Как-то оба они тормознулись в бараке, симулируя болезнь. Чомбе предложил карточный турнир. Играли один на один по символическим ставкам. Подрезали каждый картой из своей колоды, а играли другой колодой, специальной. Бой был колотый (карты были меченые), оба его знали, банкомёту можно было исполнять, но пойманный за руку проигрывал тройную ставку. Играли в штосс, и Гек явно побеждал. Он передёргивал с такой скоростью и так мягко, что не слышно было даже характерного шлёпка нижней карты. Наконец Чомбе бросил карты, рассчитался и пересел на стул рядом с Геком.
– «Плиз» у тебя красиво получается. Знаешь, я рад, что тогда в тебе не ошибся. Но послушай меня – завязывай с картами. Завязывай напрочь.
– Ты что, Чомбе, за проигрыш обиделся?
– Есть немного. Но это фигня. А вот то, что даже я обиделся, – это не фигня. Есть в тебе нечто, в манере твоей игры, что раздражает безумно. Надменность, что ли… Но я ведь знаю, что ты не плюёшь на друзей, что с себя рубаху снимешь для них, а видишь – все равно злюсь. Ты не играешь, а работаешь, не соревнуешься, а обираешь без азарта, понимаешь? Если же ты станешь каталой – а к тому идёт, – не видать тебе настоящего авторитета. И ещё: ты теперь почти всегда шестёркам даёшь стирать тебе носки, гладить форму, ну, понимаешь, о чем я говорю. По нашим понятиям это не западло, а все же лучше никогда не поручай этого другим, ну разве – в крайнем-прекрайнем случае. Я потомственный урка, моя дорога ещё у мамы в… животе определилась, я знаю, что говорю…

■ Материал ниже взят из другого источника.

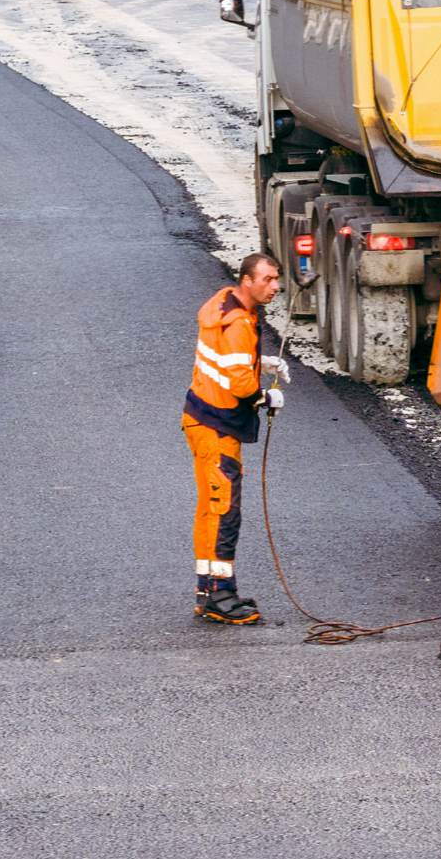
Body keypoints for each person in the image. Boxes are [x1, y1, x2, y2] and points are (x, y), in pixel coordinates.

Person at [182, 252, 287, 626]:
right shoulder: (240, 322)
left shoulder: (223, 304)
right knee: (224, 511)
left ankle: (208, 590)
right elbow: (240, 383)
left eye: (276, 279)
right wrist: (266, 395)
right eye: (268, 279)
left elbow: (230, 360)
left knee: (211, 508)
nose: (275, 287)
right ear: (247, 280)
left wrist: (262, 362)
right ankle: (219, 596)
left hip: (202, 419)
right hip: (217, 426)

Это был последний их задушевный разговор – судьба приготовила для Чомбе четырех тузов и джокера в придачу. Господин Председатель не забыл симпатягу-подростка, жертву расизма, и своею властью издал соответствующее распоряжение. Он распорядился пересмотреть и объективно разобраться в деле несчастного паренька. Чиновники, феноменально чуткие к настроениям своего патрона, двинули вниз более определённое требование, так что на зону уже спустился приказ об индивидуальной и немедленной амнистии – дело в этих краях неслыханное. Более того, губернское управление лагерей подстраховало приказ грозным устным напоминанием: никаких падений с лестницы и иных случайностей. Приказ поступил днём, но выпустить немедленно Чомбе не могли, хозяин был в отъезде по делам, в Иневии, а без него ни подписать, ни отпустить никто не мог. Чомбе тут же нажрался как свинья и стал буянить. В конце концов его схватили и бросили в камеру изолятора до утра. Кум и режик в бессильной злобе упились не хуже Чомбе, их пришлось развозить по домам – благо все рядом – на служебной машине. Но пойти и попинать Чомбе, душу отвести, не осмелился никто из них, даже на пьяном глазу.